Reputation: 43
I am a beginner in python and web scraping, I have been scraping data and images successfully from 3 months and just got my first freelance. But this time I am finding hard as the data I am going after is having same div class name as others and I can't figure out how can I possibly try to obtain them specifically.

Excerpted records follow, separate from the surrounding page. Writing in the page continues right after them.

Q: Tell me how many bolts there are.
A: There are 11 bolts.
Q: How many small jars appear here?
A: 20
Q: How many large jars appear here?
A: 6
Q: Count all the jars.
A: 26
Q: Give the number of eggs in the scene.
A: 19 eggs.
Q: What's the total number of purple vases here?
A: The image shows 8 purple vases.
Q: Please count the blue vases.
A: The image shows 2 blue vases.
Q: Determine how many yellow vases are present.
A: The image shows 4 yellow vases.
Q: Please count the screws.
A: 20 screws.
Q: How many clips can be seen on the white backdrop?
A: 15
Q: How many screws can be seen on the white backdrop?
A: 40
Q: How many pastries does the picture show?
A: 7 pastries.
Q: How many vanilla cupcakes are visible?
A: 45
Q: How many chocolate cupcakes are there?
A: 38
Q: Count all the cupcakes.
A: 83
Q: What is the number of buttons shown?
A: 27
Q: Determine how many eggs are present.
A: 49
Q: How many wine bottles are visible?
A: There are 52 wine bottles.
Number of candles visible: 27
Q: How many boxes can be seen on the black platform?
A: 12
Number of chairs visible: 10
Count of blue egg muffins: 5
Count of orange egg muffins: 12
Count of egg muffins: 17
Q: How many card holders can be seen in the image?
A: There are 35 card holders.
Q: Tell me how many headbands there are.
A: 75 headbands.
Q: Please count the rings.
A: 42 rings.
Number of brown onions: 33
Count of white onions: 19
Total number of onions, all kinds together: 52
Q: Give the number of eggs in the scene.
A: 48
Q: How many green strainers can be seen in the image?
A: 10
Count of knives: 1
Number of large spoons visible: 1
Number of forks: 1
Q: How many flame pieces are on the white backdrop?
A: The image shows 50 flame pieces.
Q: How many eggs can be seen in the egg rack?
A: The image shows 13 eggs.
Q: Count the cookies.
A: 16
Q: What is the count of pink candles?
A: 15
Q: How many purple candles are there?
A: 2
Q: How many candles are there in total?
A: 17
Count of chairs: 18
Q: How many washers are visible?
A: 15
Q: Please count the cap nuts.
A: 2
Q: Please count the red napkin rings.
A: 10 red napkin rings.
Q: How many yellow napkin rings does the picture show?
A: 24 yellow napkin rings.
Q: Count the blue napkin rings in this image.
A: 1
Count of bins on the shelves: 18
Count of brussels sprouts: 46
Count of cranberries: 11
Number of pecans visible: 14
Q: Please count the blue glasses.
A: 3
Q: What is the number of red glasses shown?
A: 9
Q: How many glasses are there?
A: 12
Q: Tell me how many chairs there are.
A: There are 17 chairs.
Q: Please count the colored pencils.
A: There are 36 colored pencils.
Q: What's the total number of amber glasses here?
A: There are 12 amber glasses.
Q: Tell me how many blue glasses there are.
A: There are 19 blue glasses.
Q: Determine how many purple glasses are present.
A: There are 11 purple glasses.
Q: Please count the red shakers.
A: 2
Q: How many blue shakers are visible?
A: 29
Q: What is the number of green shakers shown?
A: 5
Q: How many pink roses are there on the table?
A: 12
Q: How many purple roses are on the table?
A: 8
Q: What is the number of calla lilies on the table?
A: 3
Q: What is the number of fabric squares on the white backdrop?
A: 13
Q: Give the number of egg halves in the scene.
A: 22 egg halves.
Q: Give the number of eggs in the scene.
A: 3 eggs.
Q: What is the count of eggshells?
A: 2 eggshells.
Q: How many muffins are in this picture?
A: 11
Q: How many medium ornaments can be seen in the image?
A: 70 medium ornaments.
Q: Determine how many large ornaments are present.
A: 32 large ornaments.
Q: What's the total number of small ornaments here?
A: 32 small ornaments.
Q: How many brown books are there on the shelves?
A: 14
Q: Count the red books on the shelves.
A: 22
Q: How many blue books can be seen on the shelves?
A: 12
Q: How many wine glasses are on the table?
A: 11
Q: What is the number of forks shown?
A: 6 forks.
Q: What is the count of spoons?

The Html parsed is as below
<div class="stage-star-main-aside">
<ul class="star-characteristics">
<li class="row is-copy is-bold">
<div class="gr-6">
<span class="is-copy is-std">Country</span>
</div>
<div class="gr-6">
<a href="/en/funnystar?filter%5Bgender%5D=f&filter%5Bcountry%5D=US">United States</a>
</div>
</li>
<li class="row is-copy is-bold">
<div class="gr-6">
<span class="is-copy is-std">Eye color</span>
</div>
<div class="gr-6">
<a href="/en/funnystar?filter%5Bgender%5D=f&filter%5Beyecolor%5D=blue">blue</a>
</div>
</li>
<li class="row is-copy is-bold">
<div class="gr-6">
<span class="is-copy is-std">Hair color</span>
</div>
<div class="gr-6">
<a href="/en/funnystar?filter%5Bgender%5D=f&filter%5Bhaircolor%5D=blonde">blonde</a>
</div>
</li>
<li class="row is-copy is-bold">
<div class="gr-6">
<span class="is-copy is-std">Height</span>
</div>
<div class="gr-6">
<span class="is-copy is-std is-muted">173.0 cm (5'8")</span>
</div>
</li>
<li class="row is-copy is-bold">
<div class="gr-6">
<span class="is-copy is-std">Weight</span>
</div>
<div class="gr-6">
<span class="is-copy is-std is-muted">58 kg (128 lbs)</span>
</div>
</li>
<li class="row is-copy is-bold">
<div class="gr-6">
<span class="is-copy is-std">BMI</span>
</div>
<div class="gr-6">
<span class="is-copy is-std is-muted">19.0 (normal)</span>
</div>
</li>
<a class="add-to-wrapper tc-add-to is-disabled is-small has-text" data-entity-id='{"star_id":"1991"}' data-hover-text="Remove from favorites" data-modal-text="Hot, hot hot! 🙂 If you would like to save this hot pornstar for later, please log in or" data-route="likeStar"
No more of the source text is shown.